[Collected data entries]

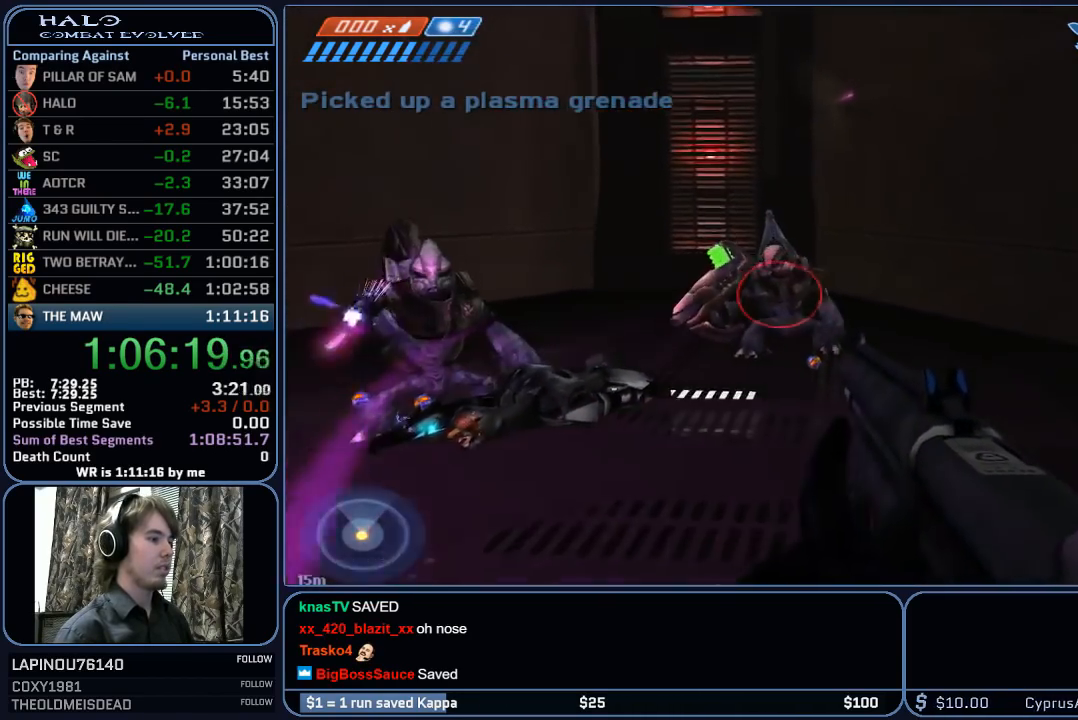
{"keys": ["a", "s", "space"], "mouse": ["left"], "mouse_move": "still", "events": [[150, "mouse_left", "down"], [250, "space", "down"], [333, "mouse_left", "up"], [383, "mouse_left", "down"], [383, "space", "up"], [483, "a", "down"], [483, "space", "down"]]}
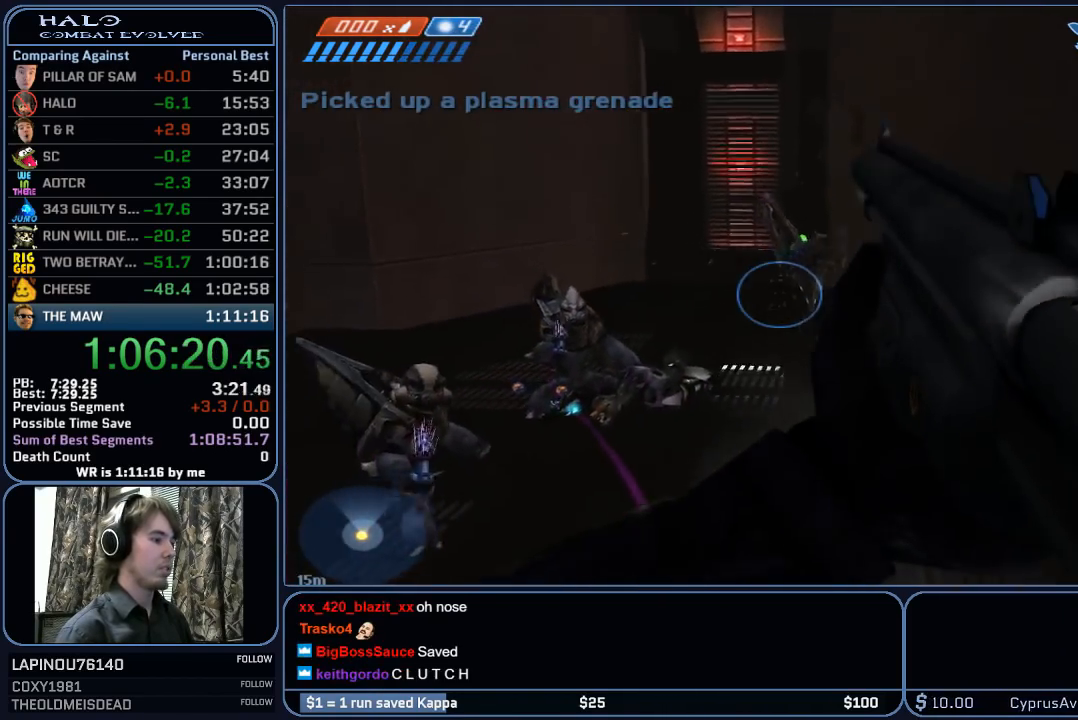
{"keys": ["s"], "mouse": [], "mouse_move": "still", "events": [[33, "mouse_left", "up"], [117, "mouse_left", "down"], [167, "space", "up"], [267, "mouse_left", "up"], [300, "a", "up"]]}
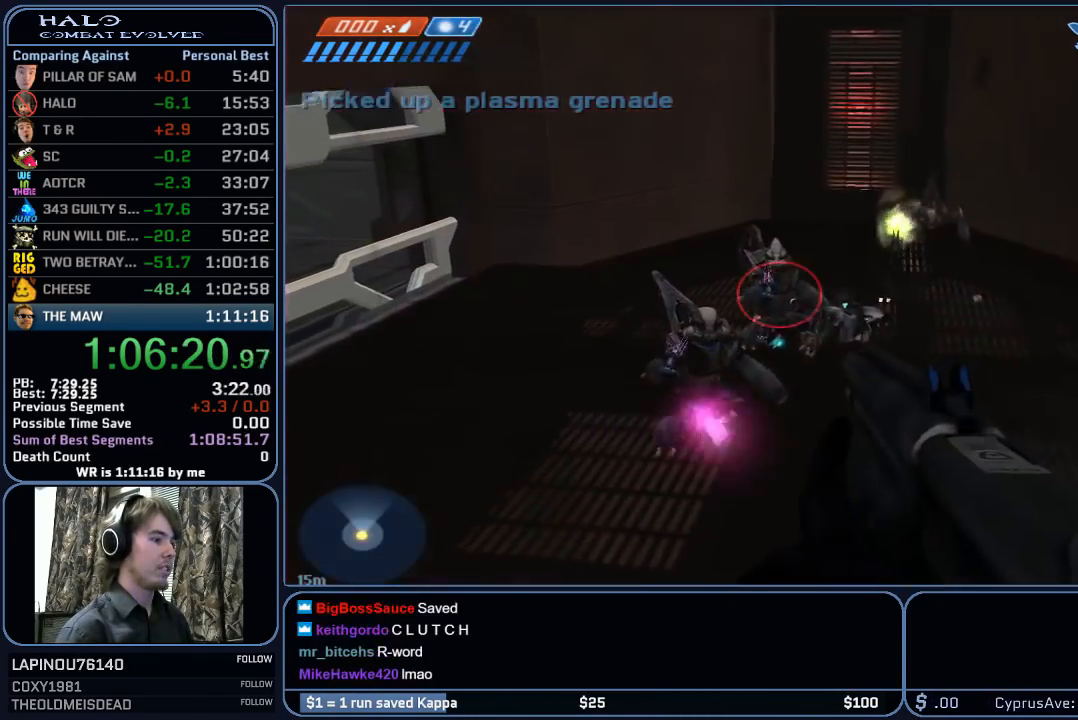
{"keys": [], "mouse": [], "mouse_move": "right", "events": [[417, "s", "up"]]}
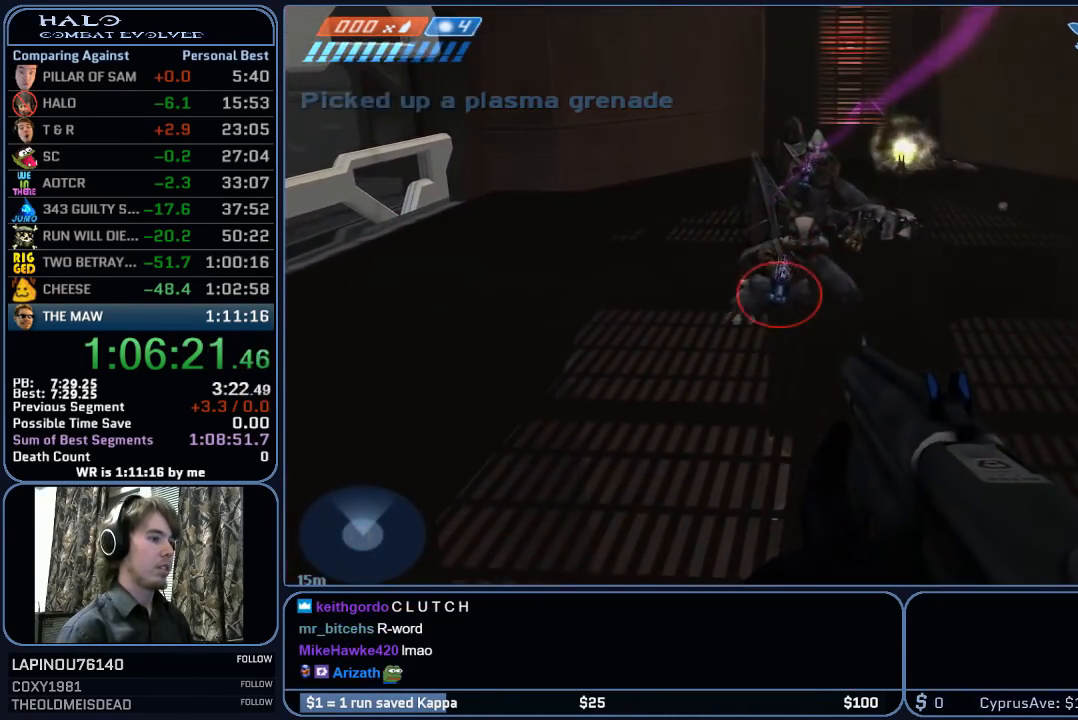
{"keys": ["s", "space"], "mouse": [], "mouse_move": "still", "events": [[100, "space", "down"], [250, "s", "down"]]}
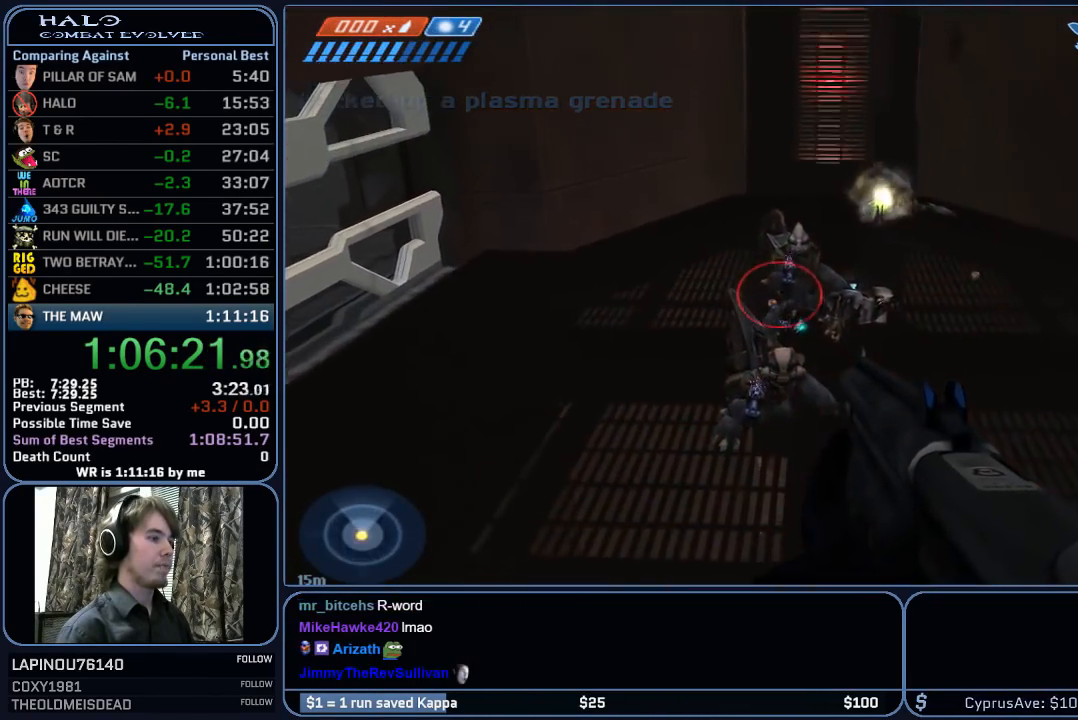
{"keys": ["s"], "mouse": [], "mouse_move": "still", "events": [[117, "a", "down"], [167, "space", "up"], [300, "a", "up"]]}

Task brief
Output the data exactly. Leave every picture out.

Completed task
{"keys": ["a", "s", "space"], "mouse": ["left"], "mouse_move": "still", "events": [[150, "mouse_left", "down"], [250, "space", "down"], [333, "mouse_left", "up"], [383, "mouse_left", "down"], [383, "space", "up"], [483, "a", "down"], [483, "space", "down"]]}
{"keys": ["s"], "mouse": [], "mouse_move": "still", "events": [[33, "mouse_left", "up"], [117, "mouse_left", "down"], [167, "space", "up"], [267, "mouse_left", "up"], [300, "a", "up"]]}
{"keys": [], "mouse": [], "mouse_move": "right", "events": [[417, "s", "up"]]}
{"keys": ["s", "space"], "mouse": [], "mouse_move": "still", "events": [[100, "space", "down"], [250, "s", "down"]]}
{"keys": ["s"], "mouse": [], "mouse_move": "still", "events": [[117, "a", "down"], [167, "space", "up"], [300, "a", "up"]]}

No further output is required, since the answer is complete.